Cette situation illustre l’écrasement progressif des grilles indiciaires et la perte de sens des déroulements de carrière. Les qualifications, l’expérience professionnelle et l’ancienneté sont de moins en moins reconnues dans les rémunérations.

L’indemnité différentielle n’est pas une politique salariale

Le recours croissant à l’indemnité différentielle ne peut constituer une réponse durable. Ce dispositif permet simplement d’atteindre le minimum légal sans résoudre le problème de fond : la dévalorisation continue des traitements des fonctionnaires. De plus, cette indemnité n’est pas prise en compte dans le calcul des pensions de retraite, pénalisant ainsi les agents sur le long terme.

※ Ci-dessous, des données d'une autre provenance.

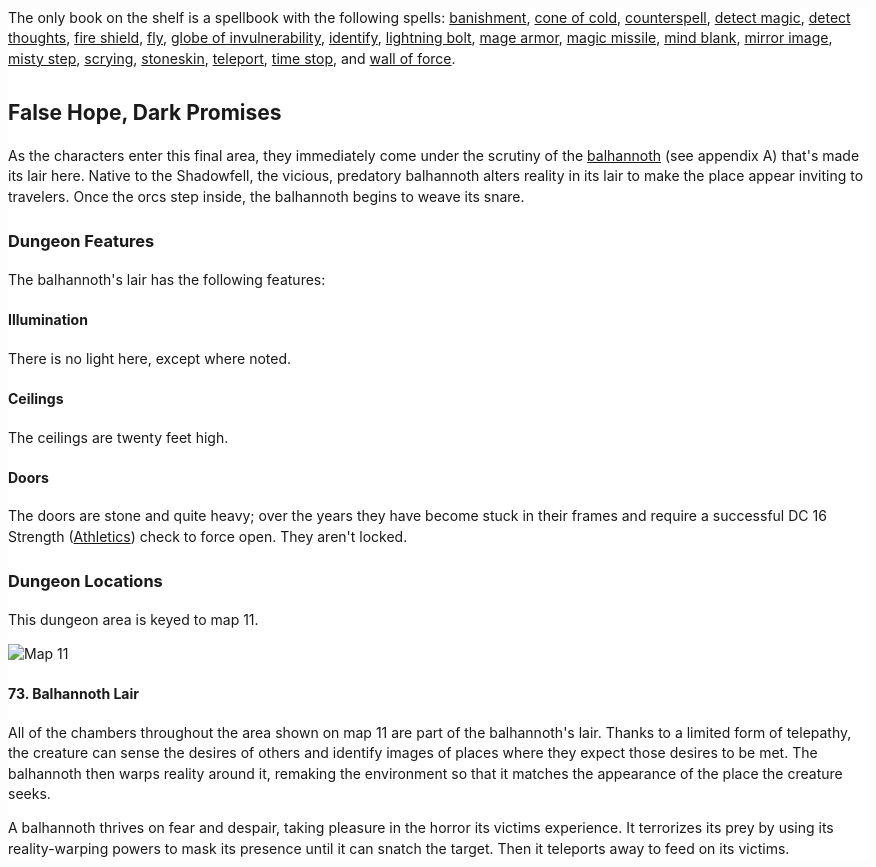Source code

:The only book on the shelf is a spellbook with the following spells: [banishment](Mechanics/spells/banishment.md), [cone of cold](Mechanics/spells/cone-of-cold.md), [counterspell](Mechanics/spells/counterspell.md), [detect magic](Mechanics/spells/detect-magic.md), [detect thoughts](Mechanics/spells/detect-thoughts.md), [fire shield](Mechanics/spells/fire-shield.md), [fly](Mechanics/spells/fly.md), [globe of invulnerability](Mechanics/spells/globe-of-invulnerability.md), [identify](Mechanics/spells/identify.md), [lightning bolt](Mechanics/spells/lightning-bolt.md), [mage armor](Mechanics/spells/mage-armor.md), [magic missile](Mechanics/spells/magic-missile.md), [mind blank](Mechanics/spells/mind-blank.md), [mirror image](Mechanics/spells/mirror-image.md), [misty step](Mechanics/spells/misty-step.md), [scrying](Mechanics/spells/scrying.md), [stoneskin](Mechanics/spells/stoneskin.md), [teleport](Mechanics/spells/teleport.md), [time stop](Mechanics/spells/time-stop.md), and [wall of force](Mechanics/spells/wall-of-force.md).

## False Hope, Dark Promises

As the characters enter this final area, they immediately come under the scrutiny of the [balhannoth](Mechanics/bestiary/aberration/balhannoth-mpmm.md) (see appendix A) that's made its lair here. Native to the Shadowfell, the vicious, predatory balhannoth alters reality in its lair to make the place appear inviting to travelers. Once the orcs step inside, the balhannoth begins to weave its snare.

### Dungeon Features

The balhannoth's lair has the following features:

#### Illumination

There is no light here, except where noted.

#### Ceilings

The ceilings are twenty feet high.

#### Doors

The doors are stone and quite heavy; over the years they have become stuck in their frames and require a successful DC 16 Strength ([Athletics](Mechanics/Rules/skills.md#Athletics)) check to force open. They aren't locked.

### Dungeon Locations

This dungeon area is keyed to map 11.

![Map 11](https://raw.githubusercontent.com/5etools-mirror-3/5etools-img/main/adventure/RtG/015.webp#center)

#### 73. Balhannoth Lair

All of the chambers throughout the area shown on map 11 are part of the balhannoth's lair. Thanks to a limited form of telepathy, the creature can sense the desires of others and identify images of places where they expect those desires to be met. The balhannoth then warps reality around it, remaking the environment so that it matches the appearance of the place the creature seeks.

A balhannoth thrives on fear and despair, taking pleasure in the horror its victims experience. It terrorizes its prey by using its reality-warping powers to mask its presence until it can snatch the target. Then it teleports away to feed on its victims.
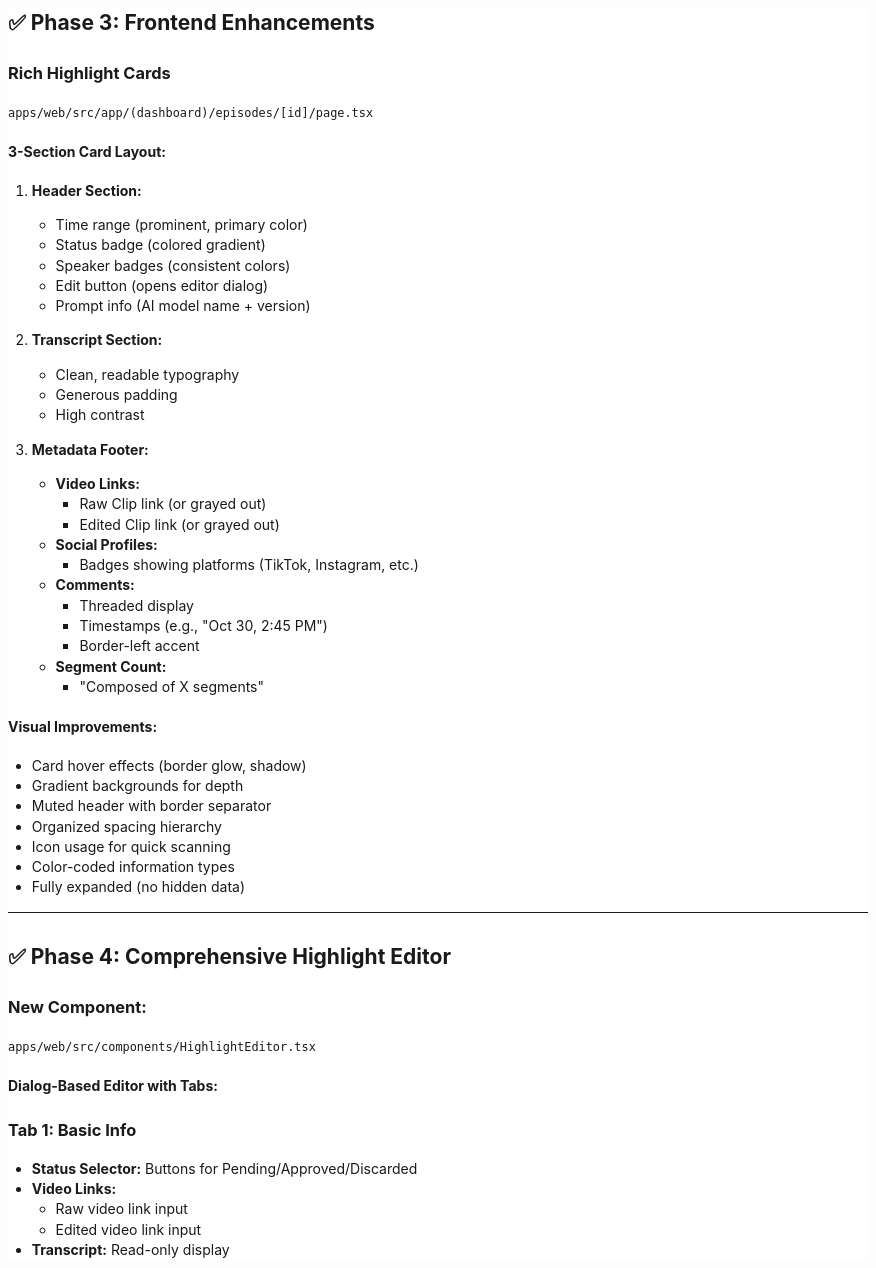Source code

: ## ✅ **Phase 3: Frontend Enhancements**

### **Rich Highlight Cards**
`apps/web/src/app/(dashboard)/episodes/[id]/page.tsx`

#### **3-Section Card Layout:**

1. **Header Section:**
   - Time range (prominent, primary color)
   - Status badge (colored gradient)
   - Speaker badges (consistent colors)
   - Edit button (opens editor dialog)
   - Prompt info (AI model name + version)

2. **Transcript Section:**
   - Clean, readable typography
   - Generous padding
   - High contrast

3. **Metadata Footer:**
   - **Video Links:**
     - Raw Clip link (or grayed out)
     - Edited Clip link (or grayed out)
   - **Social Profiles:**
     - Badges showing platforms (TikTok, Instagram, etc.)
   - **Comments:**
     - Threaded display
     - Timestamps (e.g., "Oct 30, 2:45 PM")
     - Border-left accent
   - **Segment Count:**
     - "Composed of X segments"

#### **Visual Improvements:**
- Card hover effects (border glow, shadow)
- Gradient backgrounds for depth
- Muted header with border separator
- Organized spacing hierarchy
- Icon usage for quick scanning
- Color-coded information types
- Fully expanded (no hidden data)

---

## ✅ **Phase 4: Comprehensive Highlight Editor**

### **New Component:**
`apps/web/src/components/HighlightEditor.tsx`

#### **Dialog-Based Editor with Tabs:**

### **Tab 1: Basic Info**
- **Status Selector:** Buttons for Pending/Approved/Discarded
- **Video Links:**
  - Raw video link input
  - Edited video link input
- **Transcript:** Read-only display
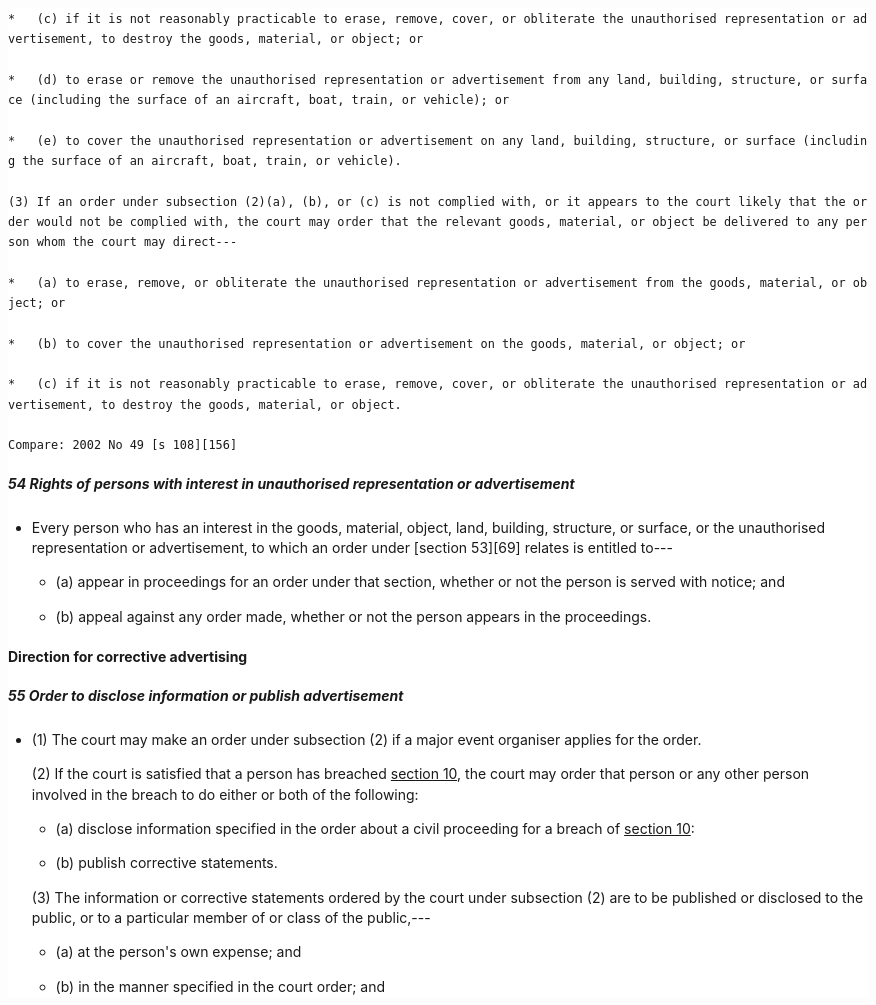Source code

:     *   (c) if it is not reasonably practicable to erase, remove, cover, or obliterate the unauthorised representation or advertisement, to destroy the goods, material, or object; or
    
    *   (d) to erase or remove the unauthorised representation or advertisement from any land, building, structure, or surface (including the surface of an aircraft, boat, train, or vehicle); or
    
    *   (e) to cover the unauthorised representation or advertisement on any land, building, structure, or surface (including the surface of an aircraft, boat, train, or vehicle).
    
    (3) If an order under subsection (2)(a), (b), or (c) is not complied with, or it appears to the court likely that the order would not be complied with, the court may order that the relevant goods, material, or object be delivered to any person whom the court may direct---
        
    *   (a) to erase, remove, or obliterate the unauthorised representation or advertisement from the goods, material, or object; or
    
    *   (b) to cover the unauthorised representation or advertisement on the goods, material, or object; or
    
    *   (c) if it is not reasonably practicable to erase, remove, cover, or obliterate the unauthorised representation or advertisement, to destroy the goods, material, or object.
    
    Compare: 2002 No 49 [s 108][156]

##### 54 Rights of persons with interest in unauthorised representation or advertisement
    
*   Every person who has an interest in the goods, material, object, land, building, structure, or surface, or the unauthorised representation or advertisement, to which an order under [section 53][69] relates is entitled to---
        
    *   (a) appear in proceedings for an order under that section, whether or not the person is served with notice; and
    
    *   (b) appeal against any order made, whether or not the person appears in the proceedings.
    
    

#### Direction for corrective advertising

##### 55 Order to disclose information or publish advertisement
    
*   (1) The court may make an order under subsection (2) if a major event organiser applies for the order.
    
    (2) If the court is satisfied that a person has breached [section 10][14], the court may order that person or any other person involved in the breach to do either or both of the following:
        
    *   (a) disclose information specified in the order about a civil proceeding for a breach of [section 10][14]:
    
    *   (b) publish corrective statements.
    
    (3) The information or corrective statements ordered by the court under subsection (2) are to be published or disclosed to the public, or to a particular member of or class of the public,---
        
    *   (a) at the person's own expense; and
    
    *   (b) in the manner specified in the court order; and
    

[0]: http://www.legislation.govt.nz/act/public/2007/0035/latest/link.aspx?id=DLM195466
[1]: http://www.legislation.govt.nz/act/public/2007/0035/latest/whole.html#DLM411990
[2]: http://www.legislation.govt.nz/act/public/2007/0035/latest/whole.html#DLM411991
[3]: http://www.legislation.govt.nz/act/public/2007/0035/latest/whole.html#DLM411992
[4]: http://www.legislation.govt.nz/act/public/2007/0035/latest/whole.html#DLM411993
[5]: http://www.legislation.govt.nz/act/public/2007/0035/latest/whole.html#DLM411994
[6]: http://www.legislation.govt.nz/act/public/2007/0035/latest/whole.html#DLM413039
[7]: http://www.legislation.govt.nz/act/public/2007/0035/latest/whole.html#DLM413040
[8]: http://www.legislation.govt.nz/act/public/2007/0035/latest/whole.html#DLM413041
[9]: http://www.legislation.govt.nz/act/public/2007/0035/latest/whole.html#DLM413042
[10]: http://www.legislation.govt.nz/act/public/2007/0035/latest/whole.html#DLM413043
[11]: http://www.legislation.govt.nz/act/public/2007/0035/latest/whole.html#DLM413044
[12]: http://www.legislation.govt.nz/act/public/2007/0035/latest/whole.html#DLM413045
[13]: http://www.legislation.govt.nz/act/public/2007/0035/latest/whole.html#DLM413046
[14]: http://www.legislation.govt.nz/act/public/2007/0035/latest/whole.html#DLM413047
[15]: http://www.legislation.govt.nz/act/public/2007/0035/latest/whole.html#DLM413048
[16]: http://www.legislation.govt.nz/act/public/2007/0035/latest/whole.html#DLM413049
[17]: http://www.legislation.govt.nz/act/public/2007/0035/latest/whole.html#DLM413050
[18]: http://www.legislation.govt.nz/act/public/2007/0035/latest/whole.html#DLM413051
[19]: http://www.legislation.govt.nz/act/public/2007/0035/latest/whole.html#DLM413052
[20]: http://www.legislation.govt.nz/act/public/2007/0035/latest/whole.html#DLM413053
[21]: http://www.legislation.govt.nz/act/public/2007/0035/latest/whole.html#DLM413054
[22]: http://www.legislation.govt.nz/act/public/2007/0035/latest/whole.html#DLM413057
[23]: http://www.legislation.govt.nz/act/public/2007/0035/latest/whole.html#DLM413059
[24]: http://www.legislation.govt.nz/act/public/2007/0035/latest/whole.html#DLM413060
[25]: http://www.legislation.govt.nz/act/public/2007/0035/latest/whole.html#DLM413062
[26]: http://www.legislation.govt.nz/act/public/2007/0035/latest/whole.html#DLM413063
[27]: http://www.legislation.govt.nz/act/public/2007/0035/latest/whole.html#DLM413065
[28]: http://www.legislation.govt.nz/act/public/2007/0035/latest/whole.html#DLM413066
[29]: http://www.legislation.govt.nz/act/public/2007/0035/latest/whole.html#DLM413067
[30]: http://www.legislation.govt.nz/act/public/2007/0035/latest/whole.html#DLM413068
[31]: http://www.legislation.govt.nz/act/public/2007/0035/latest/whole.html#DLM413069
[32]: http://www.legislation.govt.nz/act/public/2007/0035/latest/whole.html#DLM413074
[33]: http://www.legislation.govt.nz/act/public/2007/0035/latest/whole.html#DLM413075
[34]: http://www.legislation.govt.nz/act/public/2007/0035/latest/whole.html#DLM413076
[35]: http://www.legislation.govt.nz/act/public/2007/0035/latest/whole.html#DLM413083
[36]: http://www.legislation.govt.nz/act/public/2007/0035/latest/whole.html#DLM413084
[37]: http://www.legislation.govt.nz/act/public/2007/0035/latest/whole.html#DLM413085
[38]: http://www.legislation.govt.nz/act/public/2007/0035/latest/whole.html#DLM413086
[39]: http://www.legislation.govt.nz/act/public/2007/0035/latest/whole.html#DLM413087
[40]: http://www.legislation.govt.nz/act/public/2007/0035/latest/whole.html#DLM413088
[41]: http://www.legislation.govt.nz/act/public/2007/0035/latest/whole.html#DLM413089
[42]: http://www.legislation.govt.nz/act/public/2007/0035/latest/whole.html#DLM413091
[43]: http://www.legislation.govt.nz/act/public/2007/0035/latest/whole.html#DLM413092
[44]: http://www.legislation.govt.nz/act/public/2007/0035/latest/whole.html#DLM413093
[45]: http://www.legislation.govt.nz/act/public/2007/0035/latest/whole.html#DLM413094
[46]: http://www.legislation.govt.nz/act/public/2007/0035/latest/whole.html#DLM413095
[47]: http://www.legislation.govt.nz/act/public/2007/0035/latest/whole.html#DLM413096
[48]: http://www.legislation.govt.nz/act/public/2007/0035/latest/whole.html#DLM413097
[49]: http://www.legislation.govt.nz/act/public/2007/0035/latest/whole.html#DLM413200
[50]: http://www.legislation.govt.nz/act/public/2007/0035/latest/whole.html#DLM413201
[51]: http://www.legislation.govt.nz/act/public/2007/0035/latest/whole.html#DLM413202
[52]: http://www.legislation.govt.nz/act/public/2007/0035/latest/whole.html#DLM413203
[53]: http://www.legislation.govt.nz/act/public/2007/0035/latest/whole.html#DLM413204
[54]: http://www.legislation.govt.nz/act/public/2007/0035/latest/whole.html#DLM413205
[55]: http://www.legislation.govt.nz/act/public/2007/0035/latest/whole.html#DLM413206
[56]: http://www.legislation.govt.nz/act/public/2007/0035/latest/whole.html#DLM413207
[57]: http://www.legislation.govt.nz/act/public/2007/0035/latest/whole.html#DLM413208
[58]: http://www.legislation.govt.nz/act/public/2007/0035/latest/whole.html#DLM413209
[59]: http://www.legislation.govt.nz/act/public/2007/0035/latest/whole.html#DLM413210
[60]: http://www.legislation.govt.nz/act/public/2007/0035/latest/whole.html#DLM413211
[61]: http://www.legislation.govt.nz/act/public/2007/0035/latest/whole.html#DLM413212
[62]: http://www.legislation.govt.nz/act/public/2007/0035/latest/whole.html#DLM413213
[63]: http://www.legislation.govt.nz/act/public/2007/0035/latest/whole.html#DLM413214
[64]: http://www.legislation.govt.nz/act/public/2007/0035/latest/whole.html#DLM413215
[65]: http://www.legislation.govt.nz/act/public/2007/0035/latest/whole.html#DLM413216
[66]: http://www.legislation.govt.nz/act/public/2007/0035/latest/whole.html#DLM413217
[67]: http://www.legislation.govt.nz/act/public/2007/0035/latest/whole.html#DLM413218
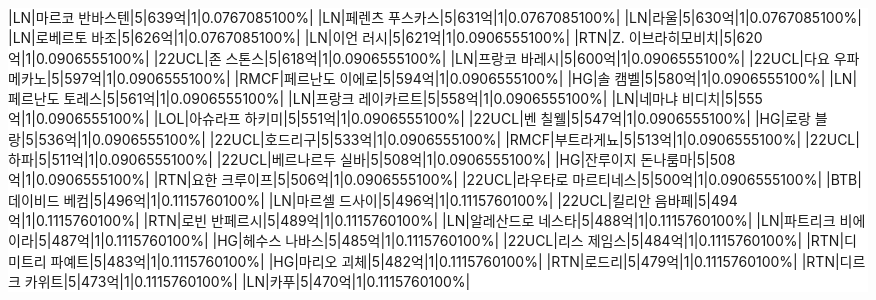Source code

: |LN|마르코 반바스텐|5|639억|1|0.0767085100%|
|LN|페렌츠 푸스카스|5|631억|1|0.0767085100%|
|LN|라울|5|630억|1|0.0767085100%|
|LN|로베르토 바조|5|626억|1|0.0767085100%|
|LN|이언 러시|5|621억|1|0.0906555100%|
|RTN|Z. 이브라히모비치|5|620억|1|0.0906555100%|
|22UCL|존 스톤스|5|618억|1|0.0906555100%|
|LN|프랑코 바레시|5|600억|1|0.0906555100%|
|22UCL|다요 우파메카노|5|597억|1|0.0906555100%|
|RMCF|페르난도 이에로|5|594억|1|0.0906555100%|
|HG|솔 캠벨|5|580억|1|0.0906555100%|
|LN|페르난도 토레스|5|561억|1|0.0906555100%|
|LN|프랑크 레이카르트|5|558억|1|0.0906555100%|
|LN|네마냐 비디치|5|555억|1|0.0906555100%|
|LOL|아슈라프 하키미|5|551억|1|0.0906555100%|
|22UCL|벤 칠웰|5|547억|1|0.0906555100%|
|HG|로랑 블랑|5|536억|1|0.0906555100%|
|22UCL|호드리구|5|533억|1|0.0906555100%|
|RMCF|부트라게뇨|5|513억|1|0.0906555100%|
|22UCL|하파|5|511억|1|0.0906555100%|
|22UCL|베르나르두 실바|5|508억|1|0.0906555100%|
|HG|잔루이지 돈나룸마|5|508억|1|0.0906555100%|
|RTN|요한 크루이프|5|506억|1|0.0906555100%|
|22UCL|라우타로 마르티네스|5|500억|1|0.0906555100%|
|BTB|데이비드 베컴|5|496억|1|0.1115760100%|
|LN|마르셀 드사이|5|496억|1|0.1115760100%|
|22UCL|킬리안 음바페|5|494억|1|0.1115760100%|
|RTN|로빈 반페르시|5|489억|1|0.1115760100%|
|LN|알레산드로 네스타|5|488억|1|0.1115760100%|
|LN|파트리크 비에이라|5|487억|1|0.1115760100%|
|HG|헤수스 나바스|5|485억|1|0.1115760100%|
|22UCL|리스 제임스|5|484억|1|0.1115760100%|
|RTN|디미트리 파예트|5|483억|1|0.1115760100%|
|HG|마리오 괴체|5|482억|1|0.1115760100%|
|RTN|로드리|5|479억|1|0.1115760100%|
|RTN|디르크 카위트|5|473억|1|0.1115760100%|
|LN|카푸|5|470억|1|0.1115760100%|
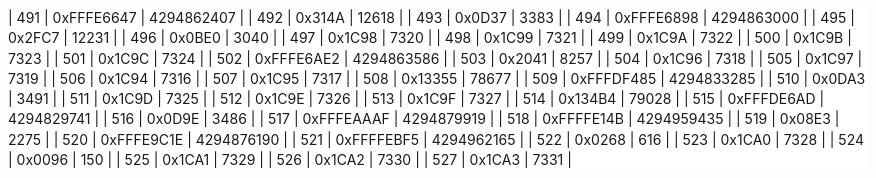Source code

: |     491 | 0xFFFE6647  |  4294862407 |
|     492 | 0x314A      |       12618 |
|     493 | 0x0D37      |        3383 |
|     494 | 0xFFFE6898  |  4294863000 |
|     495 | 0x2FC7      |       12231 |
|     496 | 0x0BE0      |        3040 |
|     497 | 0x1C98      |        7320 |
|     498 | 0x1C99      |        7321 |
|     499 | 0x1C9A      |        7322 |
|     500 | 0x1C9B      |        7323 |
|     501 | 0x1C9C      |        7324 |
|     502 | 0xFFFE6AE2  |  4294863586 |
|     503 | 0x2041      |        8257 |
|     504 | 0x1C96      |        7318 |
|     505 | 0x1C97      |        7319 |
|     506 | 0x1C94      |        7316 |
|     507 | 0x1C95      |        7317 |
|     508 | 0x13355     |       78677 |
|     509 | 0xFFFDF485  |  4294833285 |
|     510 | 0x0DA3      |        3491 |
|     511 | 0x1C9D      |        7325 |
|     512 | 0x1C9E      |        7326 |
|     513 | 0x1C9F      |        7327 |
|     514 | 0x134B4     |       79028 |
|     515 | 0xFFFDE6AD  |  4294829741 |
|     516 | 0x0D9E      |        3486 |
|     517 | 0xFFFEAAAF  |  4294879919 |
|     518 | 0xFFFFE14B  |  4294959435 |
|     519 | 0x08E3      |        2275 |
|     520 | 0xFFFE9C1E  |  4294876190 |
|     521 | 0xFFFFEBF5  |  4294962165 |
|     522 | 0x0268      |         616 |
|     523 | 0x1CA0      |        7328 |
|     524 | 0x0096      |         150 |
|     525 | 0x1CA1      |        7329 |
|     526 | 0x1CA2      |        7330 |
|     527 | 0x1CA3      |        7331 |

Un pouvoir d’achat toujours en recul

Malgré les mesures accordées en 2022 et 2023 ainsi que l’attribution de cinq points d’indice au 1er janvier 2024, les pertes accumulées depuis plusieurs années n’ont pas été compensées. À cette situation s’ajoute la suppression, pour la deuxième année consécutive, de la Garantie individuelle du pouvoir d’achat (GIPA), privant de nombreux agents d’un mécanisme de compensation face à l’érosion de leurs rémunérations.

 

Face à cette situation, l’UNSA Éducation exige une revalorisation significative et immédiate de la valeur du point d’indice ; le rétablissement de la Garantie individuelle du pouvoir d’achat (GIPA) ainsi qu’une refonte des grilles indiciaires permettant de véritables perspectives de carrière dans toutes les catégories. Dans un contexte marqué par la hausse du coût de la vie et le décrochage continu des rémunérations, l’UNSA Éducation se mobilise et attend des réponses fortes parce que la reconnaissance de notre engagement à tous passe nécessairement par une politique salariale ambitieuse et par la revalorisation du point d’indice.